The cotranslational protein-targeting assay was described in detail in the text (Fig. 1 A) and in a previous paper (Powers and Walter, 1997). Posttranslational protein-targeting assay of pPL86 (Fig. 6 A) was performed with slight modifications of the procedures used by Wilson et al. (1988). Stalled RNCs containing pPL86 were generated by in vitro translation using the WG translation extract. After completion of translation, nucleotides were removed from the RNC using a 1-ml Sephacryl S-200 gel filtration column (Sigma-Aldrich; Wilson et al., 1988). Fractions in the void volume containing purified RNC were pooled and incubated with TKRM for 2 min at 25°C. 2 mM puromycin was added and the reaction mixture was incubated at 37°C for 15 min; this step releases the pPL86 nascent chain from the ribosome to allow for its translocation across the membrane and cleavage by the signal peptidase. The reaction was then analyzed by 15% SDS-PAGE.

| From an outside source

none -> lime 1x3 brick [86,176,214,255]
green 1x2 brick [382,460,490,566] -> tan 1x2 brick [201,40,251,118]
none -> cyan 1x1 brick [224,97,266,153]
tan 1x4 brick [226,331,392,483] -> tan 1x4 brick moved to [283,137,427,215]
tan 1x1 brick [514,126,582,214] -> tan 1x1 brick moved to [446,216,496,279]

The translocation efficiency of each mutant GTPase was measured in parallel with that of the wild-type protein, and these comparative measurements were repeated three to five times. Most of the figures presented in this paper show a representative measurement performed in parallel for all the proteins. In general, the absolute translocation efficiency for each protein can vary up to 30% from day to day and depends on several factors such as the amount and purity of TKRM and the quality of [35S]methionine. Nevertheless, these are systematic rather than random errors, and the translocation efficiency of the mutant relative to the wild-type protein, measured in side-by-side experiments, is highly reproducible and independent of the aforementioned factors, with deviations of <10%.

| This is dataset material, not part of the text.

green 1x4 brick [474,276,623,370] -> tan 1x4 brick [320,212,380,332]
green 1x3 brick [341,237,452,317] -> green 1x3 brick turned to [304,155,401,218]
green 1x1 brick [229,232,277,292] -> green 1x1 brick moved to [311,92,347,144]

GTP hydrolysis reactions were performed and analyzed as described previously (Peluso et al., 2001). The use of the GTPase assay to measure the basal GTPase activity of Ffh, the stimulated GTPase reaction between SRP and FtsY, and the affinity between a mutant GTPase and its binding partner have been described in detail previously (Peluso et al., 2001; Shan et al., 2004).
Online supplemental material
Fig. S1 shows that the targeting and translocation of pPL occurs on a faster time scale than completion of protein synthesis. Fig. S2 shows that FtsY(47–497) is reduced by about half in translocation of pPL compared with full-length FtsY. Fig. S3 and Tables S1–S7 show additional data for repetitions of the experiments shown in Figs. 2–5.

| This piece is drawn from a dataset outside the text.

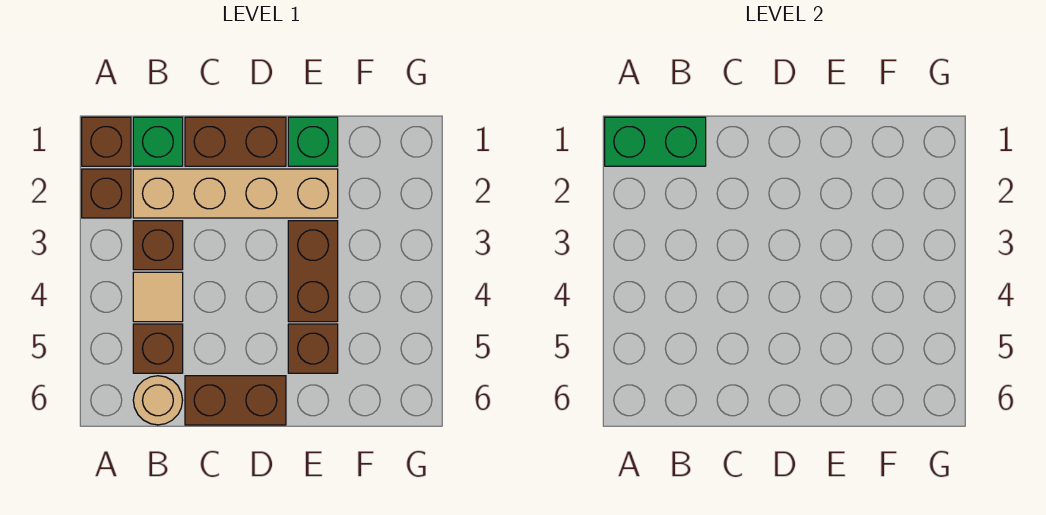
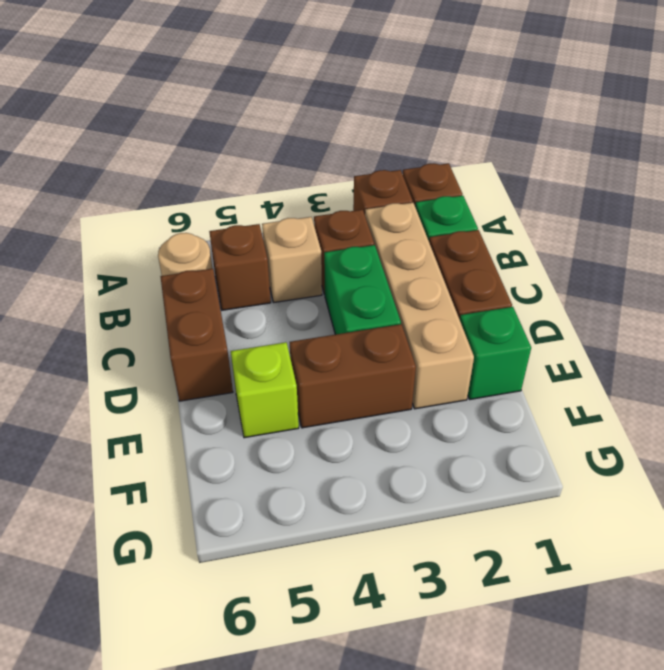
green 1x2 brick [605,117,706,166] -> green 1x2 brick moved to [324,245,401,335]
tan 1x1 tile [133,272,183,322] -> tan 1x1 brick [262,217,322,302]
brown 1x1 brick [288,324,338,373] -> lime 1x1 brick [231,342,299,438]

We thank Ted Powers for help in reconstituting the heterologous protein targeting reaction.
This work was supported by National Institutes of Health grant GM 32384 to P. Walter and career awards from the Burroughs Wellcome Fund and the Camille and Henry Dreyfus Foundation to S. Shan. P. Walter is an investigator at the Howard Hughes Medical Institute.
Abbreviations used in this paper: GMPPNP, 5′-guanylylimido-diphosphate; IBD, insertion box domain; pPL, preprolactin; RNC, ribosome–nascent chain complex; SR, SRP receptor; SRP, signal recognition particle; TKRM, salt-washed and partial trypsin-digested microsomal membrane; WG, wheat germ.